Enclosed sea with limited water exchange

In oceanography, a mediterranean sea (/ˌmɛdɪtəˈreɪniən/ MED-ih-tə-RAY-nee-ən) is a mostly enclosed sea that has limited exchange of water with outer oceans and whose water circulation is dominated by salinity and temperature differences rather than by winds or tides. The eponymous Mediterranean Sea, for example, is almost completely enclosed by Africa, Asia, and Europe.

==List of mediterranean seas by ocean==
===Atlantic Ocean===
- The Arctic Ocean (a.k.a. the Arctic Mediterranean Sea)
- The American Mediterranean Sea (the combination of the Caribbean Sea and the Gulf of Mexico)
- Baffin Bay
- The Baltic Sea
- The namesake Mediterranean Sea (including the Adriatic Sea, the Aegean Sea (including the Sea of Crete and the Thracian Sea), the Alboran Sea, the Balearic Sea, the Sardinian Sea, the Black Sea, the Ionian Sea, the Ligurian Sea, the Sea of Azov, the Sea of Marmara, and the Tyrrhenian Sea)

===Indian Ocean===
- The Persian Gulf
- The Red Sea

===Pacific Ocean===
- The Australasian Mediterranean Sea (including the Banda Sea, the Java Sea, the Sulawesi Sea, and the Sulu Sea)

== List of mediterranean seas by type ==
There are two types of mediterranean sea.

=== Concentration basin ===
A concentration basin has a higher salinity than the outer ocean due to evaporation, and its water exchange consists of inflow of the fresher oceanic water in the upper layer and outflow of the saltier mediterranean water in the lower layer of the connecting channel.

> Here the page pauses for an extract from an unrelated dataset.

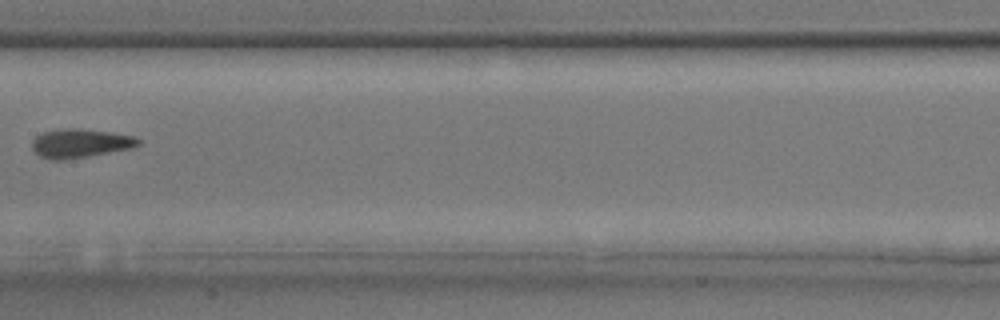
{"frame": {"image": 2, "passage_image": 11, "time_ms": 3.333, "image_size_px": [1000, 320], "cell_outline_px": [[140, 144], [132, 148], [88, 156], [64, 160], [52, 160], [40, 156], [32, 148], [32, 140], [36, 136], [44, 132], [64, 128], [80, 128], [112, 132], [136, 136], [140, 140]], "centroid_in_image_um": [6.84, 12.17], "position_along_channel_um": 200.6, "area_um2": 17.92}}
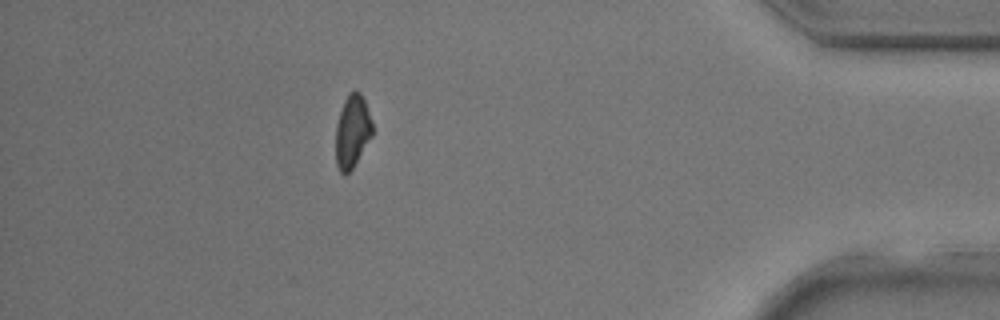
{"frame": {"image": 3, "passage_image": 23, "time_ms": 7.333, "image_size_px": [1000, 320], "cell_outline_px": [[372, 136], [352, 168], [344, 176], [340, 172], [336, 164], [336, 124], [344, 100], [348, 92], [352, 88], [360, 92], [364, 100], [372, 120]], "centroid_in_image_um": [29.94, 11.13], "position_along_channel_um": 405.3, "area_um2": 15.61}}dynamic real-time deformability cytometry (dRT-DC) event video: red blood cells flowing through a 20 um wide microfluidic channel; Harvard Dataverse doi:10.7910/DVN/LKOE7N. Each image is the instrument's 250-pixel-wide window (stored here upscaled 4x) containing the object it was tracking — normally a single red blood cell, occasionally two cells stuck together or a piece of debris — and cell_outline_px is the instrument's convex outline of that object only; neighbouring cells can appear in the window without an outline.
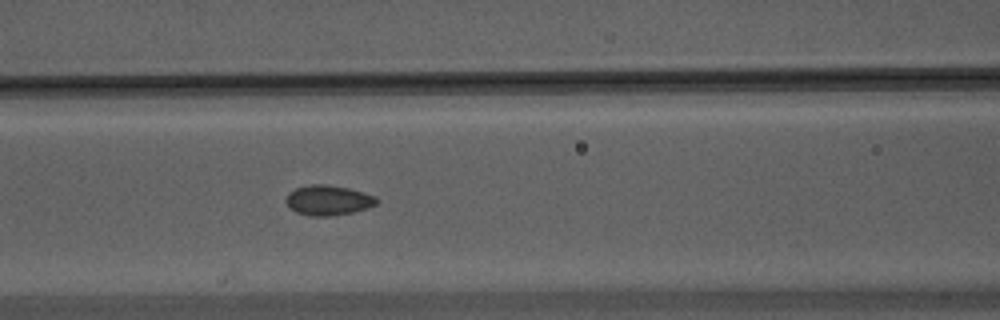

- The Eurafrican Mediterranean Sea (a concentration basin as a whole, but the Adriatic Sea and the Black Sea are dilution basins (see below) owing to the Po River, and the Danube, Dnieper, and Don rivers respectively)
- The Persian Gulf
- The Red Sea

=== Dilution basin ===
A dilution basin has a lower salinity due to freshwater gains such as rainfall and rivers, and its water exchange consists of outflow of the fresher mediterranean water in the upper layer and inflow of the saltier oceanic water in the lower layer of the channel. Renewal of deep water may not be sufficient to supply oxygen to the bottom.

- The Adriatic Sea
- The American Mediterranean Sea
- The Arctic Ocean (a.k.a. the Arctic Mediterranean Sea)
- The Australasian Mediterranean Sea
- Baffin Bay
- The Baltic Sea
- The Black Sea

==Exceptions==
- Hudson Bay is so shallow it functions like a huge estuary.
- Having shallow channels and deep basins, the Sea of Japan could form a mediterranean sea, but the strong currents from the Pacific prevent it from having an independent water circulation.